*** Extracted data ***

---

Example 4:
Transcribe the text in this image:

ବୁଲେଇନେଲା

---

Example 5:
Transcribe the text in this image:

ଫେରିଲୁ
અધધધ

*** End of Extracted data ***

> **Work request**:
In full and without changes, copy the entries above.

> **Task answer**:
---

Example 4:
Transcribe the text in this image:

ବୁଲେଇନେଲା

---

Example 5:
Transcribe the text in this image:

ଫେରିଲୁ
અધધધ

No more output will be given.